Human resources and benefits teams should make sure eligible employees know that they can make HSA contributions retroactively for the previous tax year, so long as they do it before the April 18 tax deadline. This includes those who have not contributed at all or those who would like to contribute more for the 2022 tax year. And even if they neglected to open an account in 2022, so long as they were HSA eligible in 2022, they can open an account now, and still make their contribution for 2022. However, employees need to act now since any of these people must make their contributions by the filing deadline. One item to note: Even though they were eligible to make contributions, if a person is only now opening and establishing their HSA, they cannot use those funds to make qualified distributions for expenses incurred before the establishment date. The only exception to that would be if they previously had an HSA with a balance at some point in the last 18 months. But the good news is that they can, of course, use their funds to pay for or reimburse themselves for qualified medical expenses incurred in the future.

Excess contributions

Employees need to know that if they exceed the maximum contribution to their HSAs, they will have to pay a 6% penalty each year until they remove the excess contribution. If they find that they have overcontributed, they will need to correct that issue before the tax filing deadline. However, they can’t just remove the funds themselves. To correct this issue, they need to make an “Excess Contribution Removal” with their HSA administrator so that the tax reporting is correct.

Withdrawals

Your employees should be made aware that all withdrawals, also called distributions, made during the year will be reported on Form 1099-SA, which shows how much money was distributed from their HSA whether it was for qualifying expenses or not. The employee then reports if these distributions are qualified or not when they file their taxes with the IRS. And while they not required to submit receipts to the IRS or their HSA provider, employers should advise employees to save receipts and health insurance provider’s explanation of benefits statements for IRS-qualified medical expenses for potential tax audit purposes.

If employees are under the age of 65, using HSA funds for other than qualified expenses can result in a 20% tax on the amount spent, plus any income tax that was not paid on the funds. Once account holders turn 65, they can use HSA money for anything without the penalty, but they still must pay income taxes on withdrawals not used for medical expenses.

Finally, employees need to know that they cannot double deduct medical expenses. Only those expenses not paid with HSA funds can be itemized. HSA Bank offers guidance on its website about what kinds of expenses qualify, but employees should be encouraged to check with a tax advisor to be certain.

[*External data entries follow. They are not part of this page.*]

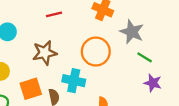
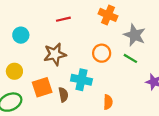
orange circle: (96, 52) -> (102, 53), size x0.7
green line: (145, 57) -> (130, 58), moved

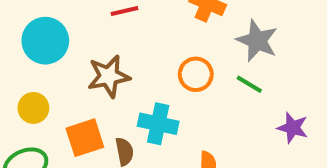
cyan circle: (21, 35) -> (45, 41), size x1.5

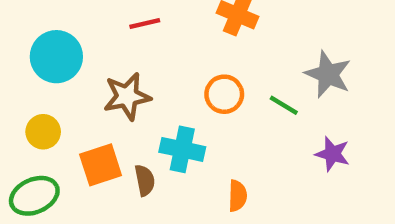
gray star: (257, 41) -> (328, 74), moved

Related: HSAs: An important tool to combat economic uncertainty

IRS deadlines and disaster declarations

In certain circumstances, the IRS may provide tax-filing and payment relief to some Americans, such as those that might be affected by natural disasters. For example, these deadlines were extended last year for certain counties that were impacted in December 2021 by the tornadoes in Kentucky, Tennessee and Illinois, as well as the wildfires in Colorado. With the recent disaster declaration for areas affected by the storms in California, the IRS has declared an extension for certain affected counties. This extension impacts both individual and business tax-filing and tax-payment deadlines. Individual 2022 income tax returns due on April 18 and various 2022 business returns normally due on March 15 and April 18 are now due by May 15 for the affected counties. This extension also means that eligible taxpayers have until May 15 to make 2022 contributions to their IRAs and HSAs. For a list of the affected areas, or to find out more, go to the IRS newsroom.